### WHAT IS REQUIRED
Repeat exactly the lines of the entries below from the one with "black wardrobe [165,23,270,293]" through the one with "red chair [468,601,594,747]", both ends included, and nothing else.

### INFORMATION GIVEN
________

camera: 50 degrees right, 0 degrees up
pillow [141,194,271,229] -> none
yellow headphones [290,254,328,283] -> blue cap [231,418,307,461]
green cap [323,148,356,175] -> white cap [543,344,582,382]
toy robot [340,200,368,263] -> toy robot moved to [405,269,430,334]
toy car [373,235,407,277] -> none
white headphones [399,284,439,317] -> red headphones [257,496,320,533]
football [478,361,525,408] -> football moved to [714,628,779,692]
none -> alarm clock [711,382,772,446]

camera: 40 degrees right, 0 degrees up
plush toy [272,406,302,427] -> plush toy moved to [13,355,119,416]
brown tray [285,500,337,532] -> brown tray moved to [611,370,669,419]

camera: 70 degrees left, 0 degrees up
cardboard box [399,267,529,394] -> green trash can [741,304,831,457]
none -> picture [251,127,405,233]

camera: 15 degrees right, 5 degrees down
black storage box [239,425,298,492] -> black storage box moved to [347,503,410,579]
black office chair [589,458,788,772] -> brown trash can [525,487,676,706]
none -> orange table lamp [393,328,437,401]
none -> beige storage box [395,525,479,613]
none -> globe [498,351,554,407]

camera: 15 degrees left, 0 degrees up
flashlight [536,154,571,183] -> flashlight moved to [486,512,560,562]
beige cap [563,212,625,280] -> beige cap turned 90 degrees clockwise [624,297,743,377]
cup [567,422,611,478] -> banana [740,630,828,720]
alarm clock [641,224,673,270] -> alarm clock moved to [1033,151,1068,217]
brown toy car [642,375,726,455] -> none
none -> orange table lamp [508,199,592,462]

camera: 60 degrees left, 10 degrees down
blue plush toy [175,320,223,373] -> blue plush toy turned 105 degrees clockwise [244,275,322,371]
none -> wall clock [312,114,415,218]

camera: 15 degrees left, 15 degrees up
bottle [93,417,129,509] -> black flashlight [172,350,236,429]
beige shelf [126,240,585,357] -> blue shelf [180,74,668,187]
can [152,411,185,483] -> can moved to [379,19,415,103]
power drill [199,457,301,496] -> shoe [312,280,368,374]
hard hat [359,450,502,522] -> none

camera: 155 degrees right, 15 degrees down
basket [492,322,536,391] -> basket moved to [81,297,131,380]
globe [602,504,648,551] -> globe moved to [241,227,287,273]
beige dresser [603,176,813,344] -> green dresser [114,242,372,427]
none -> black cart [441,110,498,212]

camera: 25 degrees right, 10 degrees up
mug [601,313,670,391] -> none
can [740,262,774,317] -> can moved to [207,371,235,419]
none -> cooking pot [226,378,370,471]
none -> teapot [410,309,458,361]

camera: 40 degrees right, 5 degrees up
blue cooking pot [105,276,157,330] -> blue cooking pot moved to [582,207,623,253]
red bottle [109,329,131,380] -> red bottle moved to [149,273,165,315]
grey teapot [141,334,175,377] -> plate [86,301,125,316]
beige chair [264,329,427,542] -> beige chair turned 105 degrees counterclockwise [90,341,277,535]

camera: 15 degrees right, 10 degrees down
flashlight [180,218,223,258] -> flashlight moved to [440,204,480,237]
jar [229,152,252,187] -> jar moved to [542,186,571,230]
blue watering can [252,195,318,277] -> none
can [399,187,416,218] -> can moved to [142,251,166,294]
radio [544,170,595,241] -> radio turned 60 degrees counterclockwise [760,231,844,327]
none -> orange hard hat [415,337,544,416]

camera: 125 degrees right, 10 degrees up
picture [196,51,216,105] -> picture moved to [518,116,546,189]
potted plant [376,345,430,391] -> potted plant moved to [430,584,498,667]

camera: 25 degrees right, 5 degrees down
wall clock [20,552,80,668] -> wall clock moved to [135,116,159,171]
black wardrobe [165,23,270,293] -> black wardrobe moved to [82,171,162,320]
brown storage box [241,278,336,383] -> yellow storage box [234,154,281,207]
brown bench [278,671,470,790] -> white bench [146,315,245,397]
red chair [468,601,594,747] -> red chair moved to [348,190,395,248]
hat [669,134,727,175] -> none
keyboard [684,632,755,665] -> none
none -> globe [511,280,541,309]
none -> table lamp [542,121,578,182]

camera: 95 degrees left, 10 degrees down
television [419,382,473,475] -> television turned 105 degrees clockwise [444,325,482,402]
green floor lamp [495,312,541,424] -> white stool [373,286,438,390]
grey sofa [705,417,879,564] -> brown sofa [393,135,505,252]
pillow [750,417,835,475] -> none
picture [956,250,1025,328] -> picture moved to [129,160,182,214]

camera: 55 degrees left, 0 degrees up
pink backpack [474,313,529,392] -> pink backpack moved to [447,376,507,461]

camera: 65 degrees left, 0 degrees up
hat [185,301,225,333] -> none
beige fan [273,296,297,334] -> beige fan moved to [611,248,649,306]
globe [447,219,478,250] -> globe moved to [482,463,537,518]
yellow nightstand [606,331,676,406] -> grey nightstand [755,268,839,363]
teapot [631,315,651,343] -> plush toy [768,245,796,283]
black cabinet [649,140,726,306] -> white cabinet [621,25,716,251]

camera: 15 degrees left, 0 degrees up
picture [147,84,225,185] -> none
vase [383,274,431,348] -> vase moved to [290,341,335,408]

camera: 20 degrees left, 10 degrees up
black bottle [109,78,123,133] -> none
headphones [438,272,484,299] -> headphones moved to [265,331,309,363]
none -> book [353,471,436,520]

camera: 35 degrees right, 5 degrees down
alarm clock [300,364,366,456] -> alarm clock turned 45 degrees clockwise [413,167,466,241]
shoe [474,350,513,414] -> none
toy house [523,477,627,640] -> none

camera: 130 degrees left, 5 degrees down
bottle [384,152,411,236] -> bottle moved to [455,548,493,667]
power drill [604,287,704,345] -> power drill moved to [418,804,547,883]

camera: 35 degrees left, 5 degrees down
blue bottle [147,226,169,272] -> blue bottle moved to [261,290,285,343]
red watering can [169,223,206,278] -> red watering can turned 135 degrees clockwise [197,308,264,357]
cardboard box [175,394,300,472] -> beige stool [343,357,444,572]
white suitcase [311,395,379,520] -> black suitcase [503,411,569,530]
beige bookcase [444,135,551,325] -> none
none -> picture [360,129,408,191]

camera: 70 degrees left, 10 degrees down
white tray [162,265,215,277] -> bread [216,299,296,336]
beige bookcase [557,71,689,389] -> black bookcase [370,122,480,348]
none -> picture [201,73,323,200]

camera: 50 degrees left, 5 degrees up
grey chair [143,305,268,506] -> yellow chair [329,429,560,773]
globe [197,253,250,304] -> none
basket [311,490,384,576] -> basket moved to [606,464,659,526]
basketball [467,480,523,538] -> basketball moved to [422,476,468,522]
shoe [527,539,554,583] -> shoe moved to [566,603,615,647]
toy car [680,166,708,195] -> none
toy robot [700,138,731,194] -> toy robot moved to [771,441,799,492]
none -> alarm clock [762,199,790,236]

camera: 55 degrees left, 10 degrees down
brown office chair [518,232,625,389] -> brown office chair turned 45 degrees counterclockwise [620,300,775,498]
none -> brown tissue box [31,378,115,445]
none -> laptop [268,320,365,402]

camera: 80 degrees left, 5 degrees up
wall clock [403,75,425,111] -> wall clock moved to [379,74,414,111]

________

### EXPECTED ANSWER
black wardrobe [165,23,270,293] -> black wardrobe moved to [82,171,162,320]
brown storage box [241,278,336,383] -> yellow storage box [234,154,281,207]
brown bench [278,671,470,790] -> white bench [146,315,245,397]
red chair [468,601,594,747] -> red chair moved to [348,190,395,248]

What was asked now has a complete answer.